:: EXERCISE DESCRIPTION ::
Continue the court passage about the unrecovered gun at sentencing, starting right after its last sentence.

Here, the weapon was not recovered. The victim, however, testified that, as she stood " [n]ot even a foot" from the car, the passenger pointed a gun at her. She said it was a black automatic, not a rifle. The presentence report relays that the victim "described the gun used as having a four- to five-inch barrel, possibly a semiautomatic pistol." The district court found the victim's testimony clear and credible, and noted that she believed it was a gun and "gave up her mail in accordance with that" belief.

Meloncon challenges the finding because the weapon was not recovered and the victim admitted she was not an expert in weapons by testifying that "I'm not good at guns." he argues, therefore, that the district court should have applied only a three-level increase for the display of a dangerous weapon. U.S.S.G. Sec. 2B3.1(b) (2) (E) & comment. (n.2) (an object that appears to be a dangerous weapon is treated as a dangerous weapon). Nonetheless, we conclude that the district court's factual finding was not clearly erroneous. Cf. United States v. Robinson, 35 F.3d 442, 449-50 (9th Cir. 1994) (although police had lost marijuana plants by time of trial, a police officer's testimony to the number of plants he saw in defendant's house was enough to establish sentencing fact by a preponderance of evidence); Randall v. United States, 215 F.2d 587, 589 (9th Cir. 1954) (although gun had not been discharged and had not been recovered for trial, there was sufficient circumstantial evidence to establish beyond a reasonable doubt that defendant used a loaded gun during aggravated assault).

:: LISTING ::
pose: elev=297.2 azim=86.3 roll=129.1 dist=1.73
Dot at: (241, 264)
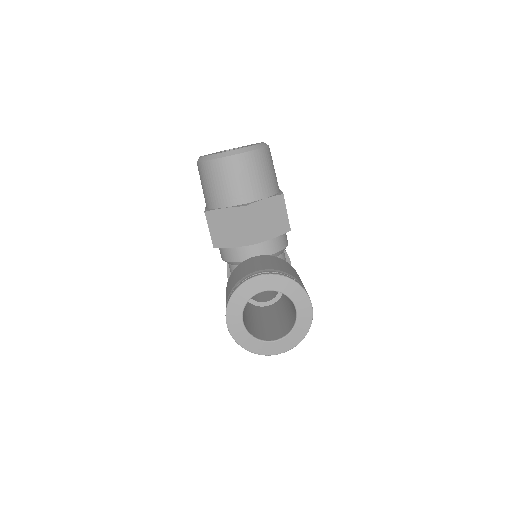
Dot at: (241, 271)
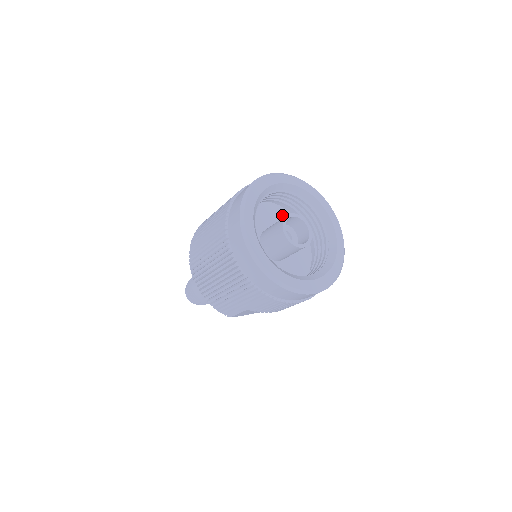
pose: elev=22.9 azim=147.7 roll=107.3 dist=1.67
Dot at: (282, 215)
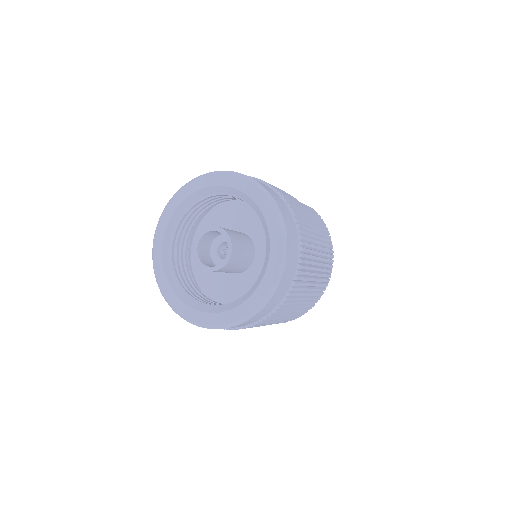
Dot at: occluded
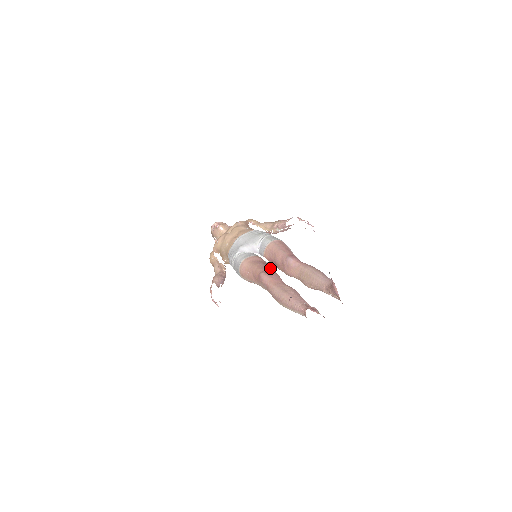
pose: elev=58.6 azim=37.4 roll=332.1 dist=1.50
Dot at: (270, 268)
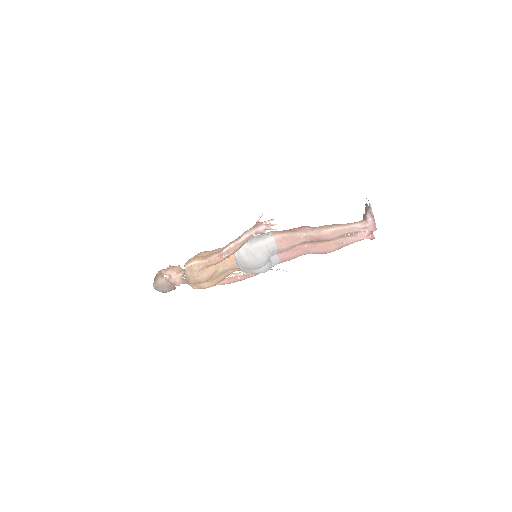
Dot at: occluded
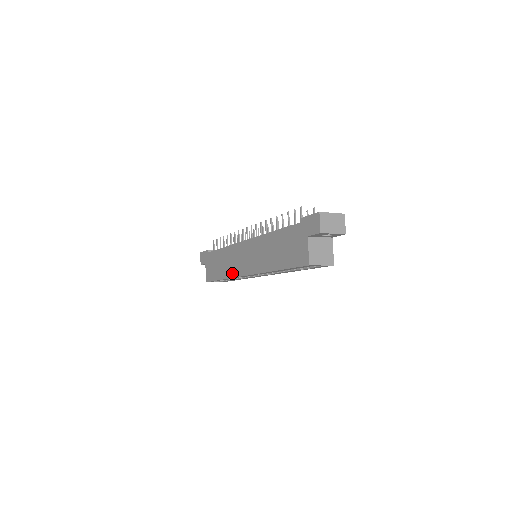
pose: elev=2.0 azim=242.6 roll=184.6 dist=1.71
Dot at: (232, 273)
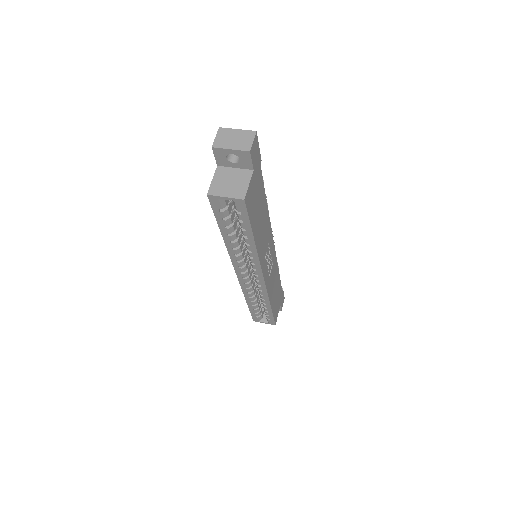
Dot at: occluded
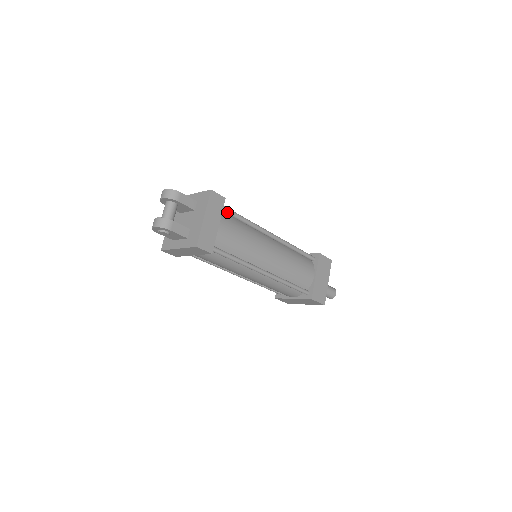
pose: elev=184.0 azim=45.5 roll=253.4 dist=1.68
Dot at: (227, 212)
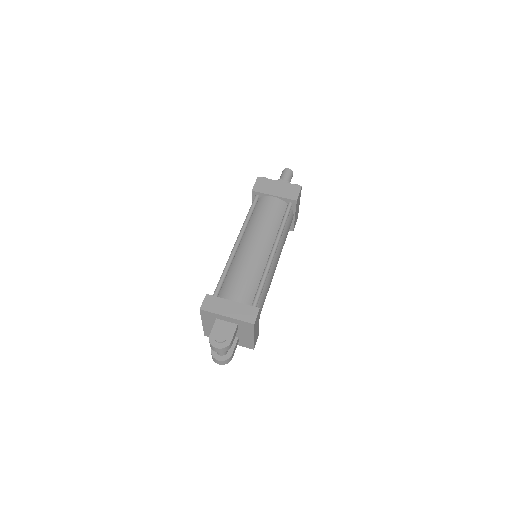
Dot at: (257, 303)
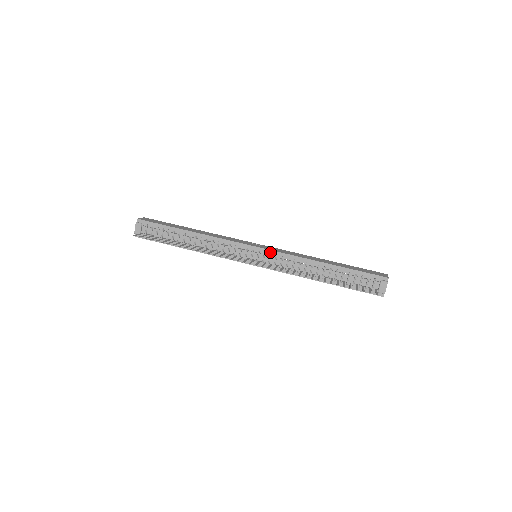
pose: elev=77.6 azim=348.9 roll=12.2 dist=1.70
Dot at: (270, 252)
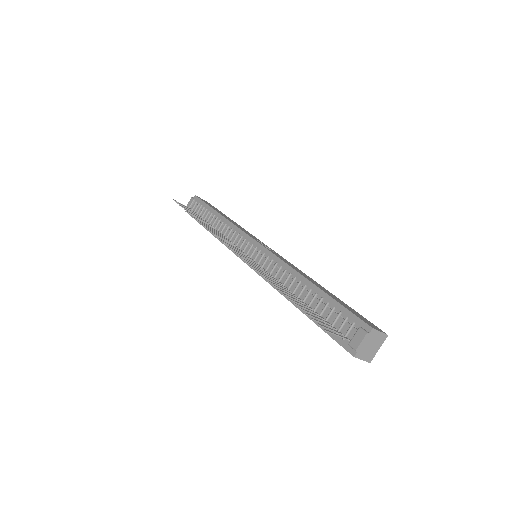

:: EXPECTED OUTPUT ::
Meloncon further argues that his co-defendant's possession of the gun was unforeseeable. We review for plain error because Meloncon did not articulate this objection in the district court. United States v. Hernandez-Rodriguez, 975 F.2d 622, 628 (9th Cir. 1992). Based on Meloncon's integral role in the robbery, his close proximity to his armed companion in the car, and his control of the car, we find no plain error. U.S.S.G. Sec. 1B1.3, comment. (n.1) (defendant liable for all reasonably foreseeable acts of others in jointly-undertaken criminal activity).

III

Obstruction of Justice Adjustment

Meloncon argues that the district court clearly erred by adjusting his offense level after finding that his trial testimony was false. Specifically, Meloncon argues that the district court imposed the obstruction of justice adjustment merely because the jury returned a verdict contrary to his trial testimony.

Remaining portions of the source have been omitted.